Antes de comenzar una tarea tan importante, reúno por lista:
- guantes desechables (lo más barato es comprarlos por unidad en la farmacia, sin paquete);
- un barreño;
- varias bolsas de basura o normales (hay que insertarlas unas dentro de otras);
- agua caliente;
- una esponja;
- un detergente con efecto desengrasante y antibacteriano.
En lugar de este último, a menudo uso una mezcla de «Blancura» (solución de cloro al 3%), líquido lavavajillas o gel para lavar la ropa.
La primera vez que desenrosqué las tuercas que conectan el sifón con el resto del sistema de desagüe, solo me rondaba un pensamiento: espero no romper nada. Pero, como resultó, no es tan fácil romper algo.
Existen varios tipos de sifones, aunque todos están diseñados según el mismo principio: en la parte inferior o lateral hay un depósito especial con forma de taza o barril. Según las reglas, solo hay que desmontar y lavar ese depósito, pero la suciedad se acumula en todas partes y, personalmente, no veo sentido en limpiar solo 1/3 del atasco, dejando que el resto siga pudriéndose. También le recomiendo encarecidamente seguir mis instrucciones:
- Nos ponemos los guantes.
- Colocamos un barreño debajo del lavabo.
- En el barreño, colocamos las bolsas abiertas de modo que cubran el fondo.
- Desenrosque esa misma copa de la que hablamos antes. De ella saldrá un líquido negro similar al fueloil (procure trabajar de modo que toda la suciedad caiga en la bolsa, no en el recipiente ni en el suelo). Limpie el contenido de la copa, parecido a algodón deshilachado, con los dedos o palillos de sushi desechables. Coloque la copa sobre la parte limpia de la bolsa.
- Desenrosque las tuercas de unión que conectan el sifón con el tubo de desagüe y el rebosadero (si lo hay).

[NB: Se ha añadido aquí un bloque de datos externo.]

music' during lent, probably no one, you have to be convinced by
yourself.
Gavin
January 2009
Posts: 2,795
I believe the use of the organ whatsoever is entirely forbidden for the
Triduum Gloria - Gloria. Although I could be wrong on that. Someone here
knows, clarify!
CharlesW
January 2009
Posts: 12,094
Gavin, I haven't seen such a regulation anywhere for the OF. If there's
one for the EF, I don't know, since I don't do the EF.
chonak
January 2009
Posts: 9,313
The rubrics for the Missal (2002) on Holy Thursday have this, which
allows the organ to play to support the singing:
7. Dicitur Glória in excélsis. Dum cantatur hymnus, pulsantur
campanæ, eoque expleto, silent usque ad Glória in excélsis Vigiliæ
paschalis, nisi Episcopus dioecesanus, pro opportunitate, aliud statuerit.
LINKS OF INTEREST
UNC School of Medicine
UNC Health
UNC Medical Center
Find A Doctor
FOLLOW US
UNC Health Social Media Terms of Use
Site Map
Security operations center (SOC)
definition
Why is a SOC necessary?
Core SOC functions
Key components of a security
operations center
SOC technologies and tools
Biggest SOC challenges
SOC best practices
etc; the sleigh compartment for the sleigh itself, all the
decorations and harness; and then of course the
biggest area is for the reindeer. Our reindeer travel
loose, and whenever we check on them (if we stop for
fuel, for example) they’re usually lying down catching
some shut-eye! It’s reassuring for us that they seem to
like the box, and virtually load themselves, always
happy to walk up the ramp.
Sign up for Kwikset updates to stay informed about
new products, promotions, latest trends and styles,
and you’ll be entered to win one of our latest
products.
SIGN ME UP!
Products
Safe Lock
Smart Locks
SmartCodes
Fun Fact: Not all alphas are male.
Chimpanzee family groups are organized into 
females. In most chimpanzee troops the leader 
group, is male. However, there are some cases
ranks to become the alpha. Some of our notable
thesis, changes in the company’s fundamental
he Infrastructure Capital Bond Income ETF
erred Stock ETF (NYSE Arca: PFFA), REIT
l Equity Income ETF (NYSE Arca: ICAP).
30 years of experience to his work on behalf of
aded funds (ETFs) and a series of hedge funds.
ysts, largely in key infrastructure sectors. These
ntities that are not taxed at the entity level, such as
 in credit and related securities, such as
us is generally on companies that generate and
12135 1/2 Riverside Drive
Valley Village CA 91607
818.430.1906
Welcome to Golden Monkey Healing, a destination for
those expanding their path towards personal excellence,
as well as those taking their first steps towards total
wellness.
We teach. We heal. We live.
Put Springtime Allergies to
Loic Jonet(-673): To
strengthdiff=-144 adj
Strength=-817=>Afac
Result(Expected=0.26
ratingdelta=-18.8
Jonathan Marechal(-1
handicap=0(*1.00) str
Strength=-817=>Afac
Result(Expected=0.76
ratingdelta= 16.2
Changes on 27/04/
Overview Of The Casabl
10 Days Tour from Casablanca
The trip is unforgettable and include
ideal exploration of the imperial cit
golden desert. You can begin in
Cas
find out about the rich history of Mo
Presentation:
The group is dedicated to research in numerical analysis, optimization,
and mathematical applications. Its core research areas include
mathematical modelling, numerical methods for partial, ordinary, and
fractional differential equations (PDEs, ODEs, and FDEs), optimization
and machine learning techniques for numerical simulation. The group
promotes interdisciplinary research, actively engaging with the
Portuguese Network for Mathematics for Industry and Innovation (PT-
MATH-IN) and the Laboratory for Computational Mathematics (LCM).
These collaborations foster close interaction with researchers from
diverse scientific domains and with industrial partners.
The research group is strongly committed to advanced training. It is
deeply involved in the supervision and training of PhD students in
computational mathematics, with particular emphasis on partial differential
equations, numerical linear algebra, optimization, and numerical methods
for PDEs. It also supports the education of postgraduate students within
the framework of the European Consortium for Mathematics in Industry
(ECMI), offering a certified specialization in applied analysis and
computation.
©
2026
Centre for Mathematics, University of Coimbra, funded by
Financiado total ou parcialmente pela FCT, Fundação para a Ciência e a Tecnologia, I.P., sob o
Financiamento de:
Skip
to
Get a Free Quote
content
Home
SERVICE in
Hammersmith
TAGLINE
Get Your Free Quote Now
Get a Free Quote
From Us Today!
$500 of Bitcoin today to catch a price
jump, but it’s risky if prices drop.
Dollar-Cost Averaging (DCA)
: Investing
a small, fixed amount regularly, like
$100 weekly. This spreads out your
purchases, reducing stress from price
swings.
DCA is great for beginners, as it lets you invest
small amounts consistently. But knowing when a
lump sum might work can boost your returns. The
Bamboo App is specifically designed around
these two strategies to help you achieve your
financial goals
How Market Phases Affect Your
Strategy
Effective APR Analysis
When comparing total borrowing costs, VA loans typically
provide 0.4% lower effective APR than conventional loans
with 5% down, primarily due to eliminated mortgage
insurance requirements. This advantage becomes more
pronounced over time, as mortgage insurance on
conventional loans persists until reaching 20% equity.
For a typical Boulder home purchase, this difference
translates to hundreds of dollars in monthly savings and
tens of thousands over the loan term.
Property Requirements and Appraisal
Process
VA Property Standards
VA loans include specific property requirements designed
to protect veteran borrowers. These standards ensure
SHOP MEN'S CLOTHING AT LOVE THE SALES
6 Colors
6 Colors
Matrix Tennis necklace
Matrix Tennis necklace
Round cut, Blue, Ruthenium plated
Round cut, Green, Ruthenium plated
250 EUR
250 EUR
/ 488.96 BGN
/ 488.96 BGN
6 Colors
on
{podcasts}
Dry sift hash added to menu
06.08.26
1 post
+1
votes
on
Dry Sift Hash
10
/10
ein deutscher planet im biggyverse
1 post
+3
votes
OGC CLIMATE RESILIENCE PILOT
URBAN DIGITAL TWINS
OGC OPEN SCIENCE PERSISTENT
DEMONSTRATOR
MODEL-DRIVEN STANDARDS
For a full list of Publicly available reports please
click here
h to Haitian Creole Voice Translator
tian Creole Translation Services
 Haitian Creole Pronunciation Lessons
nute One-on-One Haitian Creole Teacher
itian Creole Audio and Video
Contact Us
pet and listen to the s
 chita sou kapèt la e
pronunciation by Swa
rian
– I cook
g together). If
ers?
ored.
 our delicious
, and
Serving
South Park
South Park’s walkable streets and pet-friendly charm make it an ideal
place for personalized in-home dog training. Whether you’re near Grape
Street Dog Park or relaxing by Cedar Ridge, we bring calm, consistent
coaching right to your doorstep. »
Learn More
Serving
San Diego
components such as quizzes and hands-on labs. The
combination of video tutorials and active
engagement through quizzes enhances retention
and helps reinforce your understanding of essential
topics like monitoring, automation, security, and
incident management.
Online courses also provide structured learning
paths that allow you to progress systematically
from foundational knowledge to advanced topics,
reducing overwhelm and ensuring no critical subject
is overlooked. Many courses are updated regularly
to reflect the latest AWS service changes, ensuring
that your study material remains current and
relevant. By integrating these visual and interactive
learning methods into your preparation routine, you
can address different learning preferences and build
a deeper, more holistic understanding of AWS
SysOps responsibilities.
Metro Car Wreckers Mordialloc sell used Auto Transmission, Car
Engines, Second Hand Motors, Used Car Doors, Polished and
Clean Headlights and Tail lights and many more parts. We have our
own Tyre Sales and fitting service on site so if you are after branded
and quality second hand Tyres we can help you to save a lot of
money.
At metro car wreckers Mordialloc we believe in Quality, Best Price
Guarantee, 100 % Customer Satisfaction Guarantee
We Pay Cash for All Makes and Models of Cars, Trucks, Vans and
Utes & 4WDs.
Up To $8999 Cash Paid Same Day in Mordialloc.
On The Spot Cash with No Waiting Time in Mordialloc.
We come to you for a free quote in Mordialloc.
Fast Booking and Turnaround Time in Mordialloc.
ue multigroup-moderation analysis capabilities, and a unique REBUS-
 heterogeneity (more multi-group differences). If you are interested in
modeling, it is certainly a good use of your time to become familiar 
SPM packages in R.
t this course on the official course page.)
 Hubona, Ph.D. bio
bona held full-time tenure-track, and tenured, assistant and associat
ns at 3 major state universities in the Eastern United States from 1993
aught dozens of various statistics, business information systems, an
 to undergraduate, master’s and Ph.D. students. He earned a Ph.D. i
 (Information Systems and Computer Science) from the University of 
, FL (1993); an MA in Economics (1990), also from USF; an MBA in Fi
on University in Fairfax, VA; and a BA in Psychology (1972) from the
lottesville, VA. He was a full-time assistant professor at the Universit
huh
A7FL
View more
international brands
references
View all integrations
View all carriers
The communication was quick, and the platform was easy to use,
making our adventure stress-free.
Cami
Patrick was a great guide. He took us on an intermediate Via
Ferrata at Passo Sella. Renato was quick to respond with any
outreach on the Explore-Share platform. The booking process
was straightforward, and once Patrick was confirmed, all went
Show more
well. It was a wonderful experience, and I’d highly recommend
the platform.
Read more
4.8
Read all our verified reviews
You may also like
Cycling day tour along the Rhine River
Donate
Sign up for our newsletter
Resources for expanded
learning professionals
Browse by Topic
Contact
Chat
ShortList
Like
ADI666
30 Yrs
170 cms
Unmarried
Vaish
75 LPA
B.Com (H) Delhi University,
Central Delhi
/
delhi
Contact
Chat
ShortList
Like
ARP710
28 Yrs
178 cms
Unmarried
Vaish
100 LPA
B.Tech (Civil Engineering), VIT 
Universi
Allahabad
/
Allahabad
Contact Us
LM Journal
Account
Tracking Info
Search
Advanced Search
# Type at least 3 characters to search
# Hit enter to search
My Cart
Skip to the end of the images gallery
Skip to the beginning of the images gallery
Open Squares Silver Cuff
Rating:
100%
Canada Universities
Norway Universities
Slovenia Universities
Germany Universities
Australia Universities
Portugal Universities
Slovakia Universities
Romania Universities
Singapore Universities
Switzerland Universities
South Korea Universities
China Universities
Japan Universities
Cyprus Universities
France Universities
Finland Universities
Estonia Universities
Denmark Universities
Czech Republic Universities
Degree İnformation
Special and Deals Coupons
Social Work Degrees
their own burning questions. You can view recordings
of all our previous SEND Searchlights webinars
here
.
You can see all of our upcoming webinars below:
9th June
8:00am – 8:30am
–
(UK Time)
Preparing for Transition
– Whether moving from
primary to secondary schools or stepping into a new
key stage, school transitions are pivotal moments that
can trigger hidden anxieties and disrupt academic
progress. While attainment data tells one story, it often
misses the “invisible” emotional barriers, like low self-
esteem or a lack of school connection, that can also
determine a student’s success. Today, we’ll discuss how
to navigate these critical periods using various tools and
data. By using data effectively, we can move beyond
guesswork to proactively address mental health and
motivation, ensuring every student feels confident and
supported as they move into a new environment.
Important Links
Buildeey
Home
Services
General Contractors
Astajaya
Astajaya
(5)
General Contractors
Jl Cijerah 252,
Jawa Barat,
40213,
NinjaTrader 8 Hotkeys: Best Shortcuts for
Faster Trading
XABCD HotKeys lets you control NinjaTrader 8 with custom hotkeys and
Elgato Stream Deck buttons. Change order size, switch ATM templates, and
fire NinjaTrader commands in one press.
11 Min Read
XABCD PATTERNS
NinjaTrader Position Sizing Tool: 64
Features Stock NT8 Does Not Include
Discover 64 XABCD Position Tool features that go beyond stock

Por último, retire el sifón desenroscando la tuerca superior. Es difícil explicarlo con palabras, pero si observa la estructura en vivo, entenderá qué hay que girar. Elimine la obstrucción del sifón de la misma manera que lo hizo con la copa. Por cierto, debajo de las tuercas hay juntas que parecen anillos de silicona transparentes. No las tire ni las pierda, ¡o el sistema tendrá fugas!
- Ate toda la suciedad en bolsas y tírela a la basura. Coloque el sifón, la copa y demás piezas en un recipiente, cúbralos con agua caliente, añada detergente y límpielos a fondo con una esponja para eliminar los restos de suciedad. Luego, ponga el recipiente debajo del fregadero y lave las conexiones de los tubos.
- Vuelva a montar la estructura.
- Coloque un recipiente debajo del sifón para evitar inundar la cocina en caso de fuga, y abra el grifo. Observe si aparecen gotas o chorros de agua en los puntos de conexión. Si no, alégrese y vaya a limpiar el recipiente de los restos de grasa; si los hay, apriete más la tuerca correspondiente.
A veces ocurre que la fuga no desaparece incluso apretando la tuerca al máximo; en ese caso, tendrá que ir a una ferretería y comprar un rollo de cinta de teflón (llamada 'fumka', un sellador para roscas). Al volver a casa, debe desenroscar la tuerca nuevamente, enrollar la cinta de teflón en la rosca y colocar la tuerca en su lugar. La fuga debería detenerse.
Todo el trabajo toma como máximo 10 a 15 minutos. Pero después de completarlo con éxito, puede sentirse orgulloso de sí mismo hasta la próxima vez y arrancar con confianza la página con el número de teléfono del fontanero de su bloc de notas.
Si antes le parecía que limpiar el sifón debajo del fregadero era una tarea increíblemente difícil, espero haber logrado disuadirlo. Y si tiene sus propios secretos para eliminar obstrucciones de forma rápida y segura, no dude en compartirlos conmigo y con los demás lectores.